Isn’t this true at a very basic level: that if we aren’t feeling too good about life, and we simply go out and intentionally engage in an act of mercy for other person, that it’s almost guaranteed, we’ll feel better?

This is prominent in the literature on anxiety and depression. A part of the problem it seems is that we’re so easily curved in on ourselves, and there is a true blessedness in us being lifted out of ourselves to look to the needs of others. ‘Blessed are the merciful, for they will receive mercy’.

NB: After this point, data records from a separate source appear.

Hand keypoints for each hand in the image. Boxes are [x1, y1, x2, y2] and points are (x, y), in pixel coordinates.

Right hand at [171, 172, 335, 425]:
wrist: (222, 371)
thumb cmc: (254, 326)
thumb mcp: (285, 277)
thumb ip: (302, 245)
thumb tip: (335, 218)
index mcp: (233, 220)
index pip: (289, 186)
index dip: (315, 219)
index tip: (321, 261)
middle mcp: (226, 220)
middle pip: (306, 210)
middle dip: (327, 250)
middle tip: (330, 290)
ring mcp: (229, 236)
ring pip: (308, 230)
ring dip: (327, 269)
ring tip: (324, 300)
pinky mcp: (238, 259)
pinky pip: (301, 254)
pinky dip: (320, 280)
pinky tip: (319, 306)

All Saints’ day is also a day for giving thanks for qualities like these we’ve seen in God’s people who have died. Here’s a quote from the Lutheran Confessions:

“It is also taught among us that saints should be kept in remembrance so that our faith may be strengthened when we see what grace they received and how they were sustained by faith. Moreover, their good works are to be an example for us, each of us in his own calling. 

There’s a nice parallel here with the movement of the beatitudes.

As we remember those dear Christian people who have died, first we are to focus on the grace they received, we remember that they like all of us were by nature spiritual beggars who now live in the true blessedness before the face of God only by his grace.

But secondly, we can also give thanks for the good things they did in their life, and they can be an example to us. Perhaps a mother or grandfather or Christian friend who has died, was an especially merciful person, or strove for purity in their life, or endeavored to live a peacemaker.

Let’s learn from them and follow their example. There is true blessedness in our helpfulness.

Finally, true blessedness is in Christ.

As is so often the case in Jesus’ teaching, He finally is the one who embodies most fully his own words. We hear Jesus give this teaching in the beginning of the Sermon on the Mount, but then read the rest of the Gospel, and look for the one who actually does it.

Who is the truly merciful one, who is the one who is truly pure in heart, who is it that come to bring peace?” It’s the one who speaks these words, it’s Jesus Christ himself. As we read the rest of the Gospel and look for the one who is persecuted for righteousness sake, we’ll be drawn to Jesus, the one rejected, despised, handed over into the hands of sinful men.

Read the Gospel and look for the ultimate one who is poor in spirit, mourning, meek, hungry and thirsty. We will find him on the cross.

It’s finally only in Jesus Christ himself that we find true blessedness, because in his death and resurrection he opens up the kingdom of heaven for the poor in spirit, he defeats death so those who mourn can be comforted, he reveals the righteousness of God to those who are hungry and thirsty for it, he makes peace, and he gives it to you as a gift.

True blessedness is found in Christ.

Sometimes people ask, but is all this only for in the future, or is for this life now? According to Jesus it’s both. Six times he promises future blessings, ‘they will be…, they will be…’, But these are bracketed by two promises in the present tense, There is – right here, right now – yours is the kingdom of God.

True blessedness is both now, and not yet.

So what is it to be truly blessed? We all desire it from the core of our being, And Jesus points to the work of God as its ultimate source. There’s true blessedness in our helplessness, there’s true blessedness in our helpfulness, there’s ultimate blessing in Christ. May God grant it for Jesus’ sake. Amen.